What the Numbers Don’t Show

March 15, 2011
Jennifer Frank, MD

As a primary care doctor I get to know my patients quite well. That is why it can be so darn frustrating to get scored on things like the number of patients who’ve had an LDL checked in the last year or the percent of your diabetic patients with an A1C at goal.

One of the cool things about being a parent is that from the moment you welcome your new baby, you become the expert in him or her. You can already identify certain personality traits within the first few months of life.

You know whether they really, really hate broccoli or only like it when it’s cooked or prefer the “trees” to the “trunks” parts. When the teacher sends home a few choice comments on the most recent report card, you can read between the lines perfectly. “He has difficulty focusing on the task at hand sometimes” is easily translated into “he’s goofing off at school just like he’s been doing at home.”

Similarly, although not always quite as enjoyable, as a primary care doctor I get to know my patients quite well. That is why it can be so darn frustrating to get scored on things like the number of patients who’ve had an LDL checked in the last year or the percent of your diabetic patients with an A1C at goal.

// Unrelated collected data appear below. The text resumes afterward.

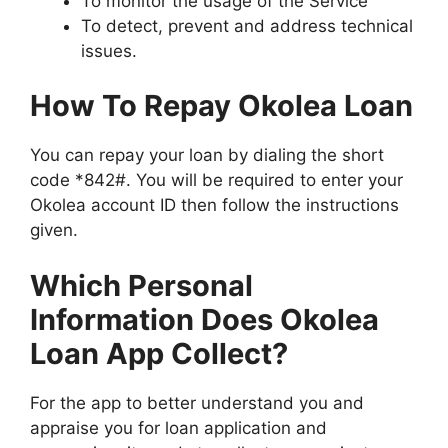
To monitor the usage of the Service
To detect, prevent and address technical
issues.
How To Repay Okolea Loan
You can repay your loan by dialing the short
code *842#. You will be required to enter your
Okolea account ID then follow the instructions
given.
Which Personal
Information Does Okolea
Loan App Collect?
For the app to better understand you and
appraise you for loan application and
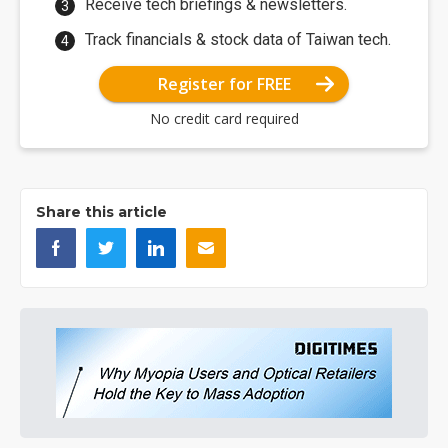
Receive tech briefings & newsletters.
Track financials & stock data of Taiwan tech.
Register for FREE
No credit card required
Share this article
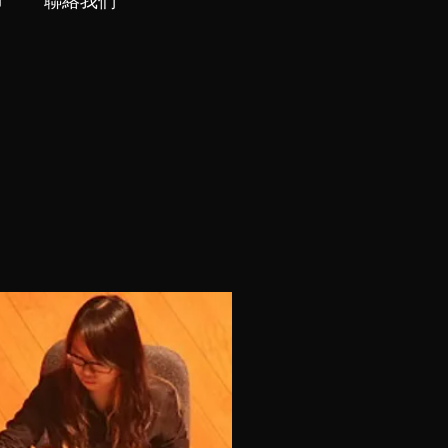
市
聯絡我們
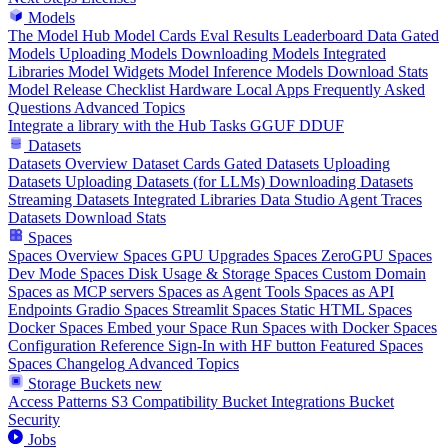
Models
The Model Hub
Model Cards
Eval Results
Leaderboard Data
Gated
Models
Uploading Models
Downloading Models
Integrated
Libraries
Model Widgets
Model Inference
Models Download Stats
Model Release Checklist
Hardware
Local Apps
Frequently Asked
Questions
Advanced Topics
Integrate a library with the Hub
Tasks
GGUF
DDUF
Datasets
Datasets Overview
Dataset Cards
Gated Datasets
Uploading
Datasets
Uploading Datasets (for LLMs)
Downloading Datasets
Streaming Datasets
Integrated Libraries
Data Studio
Agent Traces
Datasets Download Stats
Spaces
Spaces Overview
Spaces GPU Upgrades
Spaces ZeroGPU
Spaces
Dev Mode
Spaces Disk Usage & Storage
Spaces Custom Domain
Spaces as MCP servers
Spaces as Agent Tools
Spaces as API
Endpoints
Gradio Spaces
Streamlit Spaces
Static HTML Spaces
Docker Spaces
Embed your Space
Run Spaces with Docker
Spaces
Configuration Reference
Sign-In with HF button
Featured Spaces
Spaces Changelog
Advanced Topics
Storage Buckets
new
Access Patterns
S3 Compatibility
Bucket Integrations
Bucket
Security
Jobs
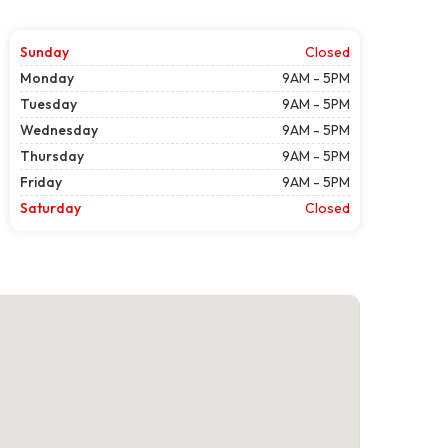
Sunday
Closed
Monday
9AM - 5PM
Tuesday
9AM - 5PM
Wednesday
9AM - 5PM
Thursday
9AM - 5PM
Friday
9AM - 5PM
Saturday
Closed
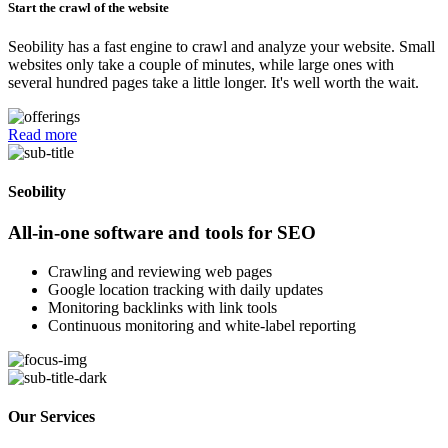
Start the crawl of the website
Seobility has a fast engine to crawl and analyze your website. Small
websites only take a couple of minutes, while large ones with
several hundred pages take a little longer. It's well worth the wait.
Read more
Seobility
All-in-one software and tools for SEO
Crawling and reviewing web pages
Google location tracking with daily updates
Monitoring backlinks with link tools
Continuous monitoring and white-label reporting
Our Services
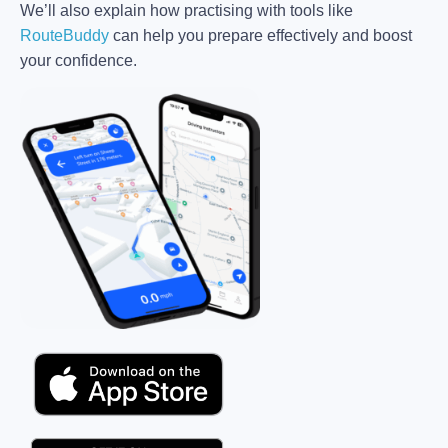
We’ll also explain how practising with tools like
RouteBuddy
can help you prepare effectively and boost
your confidence.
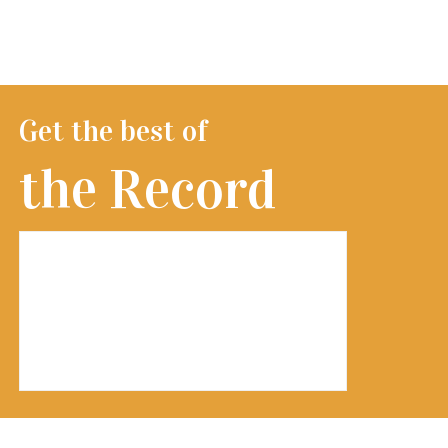
Get the best of
the Record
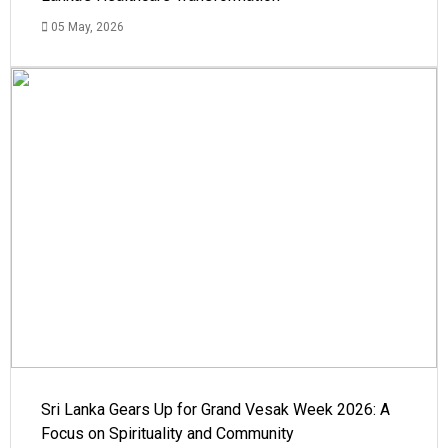
05 May, 2026
Sri Lanka Gears Up for Grand Vesak Week 2026: A
Focus on Spirituality and Community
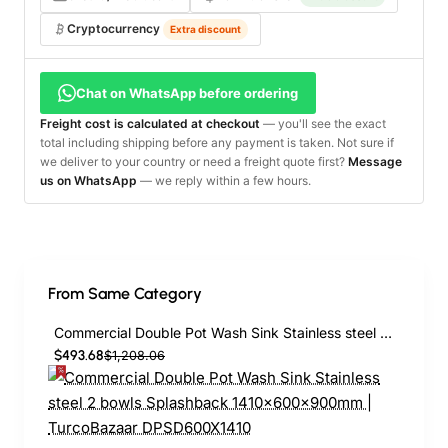
Cryptocurrency
Extra discount
Chat on WhatsApp before ordering
Freight cost is calculated at checkout
— you'll see the exact
total including shipping before any payment is taken. Not sure if
we deliver to your country or need a freight quote first?
Message
us on WhatsApp
— we reply within a few hours.
From Same Category
Commercial Double Pot Wash Sink Stainless steel 2 bowls Splashback 1410x600x900mm | TurcoBazaar DPSD600X1410
$493.68
$1,208.06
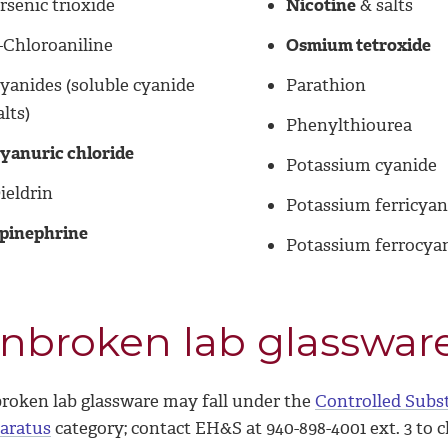
rsenic trioxide
Nicotine
& salts
-Chloroaniline
Osmium tetroxide
yanides (soluble cyanide
Parathion
alts)
Phenylthiourea
yanuric chloride
Potassium cyanide
ieldrin
Potassium ferricyan
pinephrine
Potassium ferrocya
nbroken lab glasswar
roken lab glassware may fall under the
Controlled Subs
aratus
category; contact EH&S at 940-898-4001 ext. 3 to 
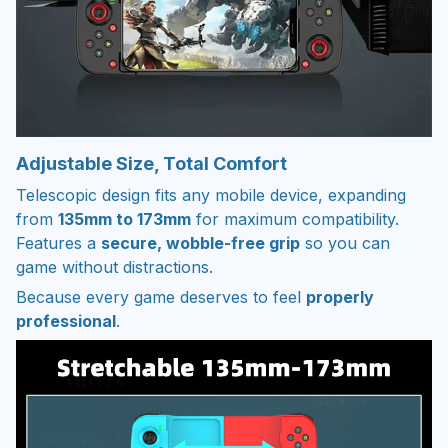
Adjustable Size, Total Comfort
Telescopic design fits any mobile device, expanding
from
135mm to 173mm
for maximum compatibility.
Features a
secure, wobble-free grip
so you can
game without distractions.
Because every game deserves to feel
properly
professional
.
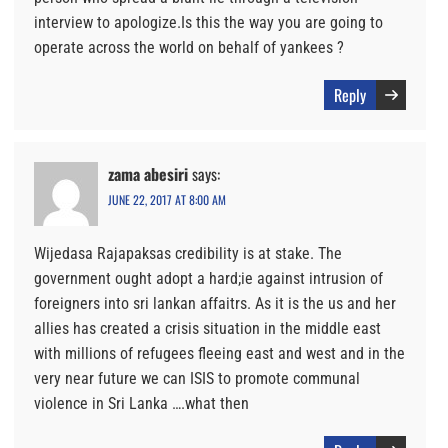
interview to apologize.Is this the way you are going to
operate across the world on behalf of yankees ?
Reply
zama abesiri
says:
JUNE 22, 2017 AT 8:00 AM
Wijedasa Rajapaksas credibility is at stake. The
government ought adopt a hard;ie against intrusion of
foreigners into sri lankan affaitrs. As it is the us and her
allies has created a crisis situation in the middle east
with millions of refugees fleeing east and west and in the
very near future we can ISIS to promote communal
violence in Sri Lanka ….what then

Fortunately, no one expects me and my patients to be 100% perfect, but I think the expectation sometimes is still too high. I want to put an asterisk next to some of my patients to explain the why behind their poor scores.

For example, I have a patient with diabetes and paranoid schizophrenia. She is still on my panel despite the fact that she doesn’t trust me or particularly like me. She refuses to get blood work done and has very definite ideas about what the right dose of insulin is for her. She’s neither up to date on her labs nor at goal for her A1C. Should I fire her because she’s making me look bad? Of course, the answer is no. I can’t do the best for her but I can do as well as she’s willing to let me.

Now that I am part of a healthcare system that really emphasizes “quality points” and compensates you, in part, based on these metrics, I am carefully considering how to approach the patient with an LDL of 101. With a target LDL less than 100, I am “dinged” whether his LDL is 101 or 191.

Honestly, if getting the LDL from 101 to < 100 is going to involve switching from a generic statin to a pricier option, I’ll stick with the generic and accept the LDL being 2 points above goal.

Already though, I feel the pressure to always make sure the LDL, A1C or systolic blood pressure is well within goal. This is less about compensation and more about my own Type A need to reach the goal. I also acknowledge that getting a score on certain things, like immunization rates, does improve my performance which should translate to better patient care.

That said, I wish quality metrics allowed a broader vision of the people (not numbers) that we treat. I know so much more about my patients than whether their LDL was last measured 364 or 366 days ago. Since my knowledge of them as people is, in many cases, more influential than the latest guideline or professional society recommendation, I am disappointed that it is not part of the accounting formula.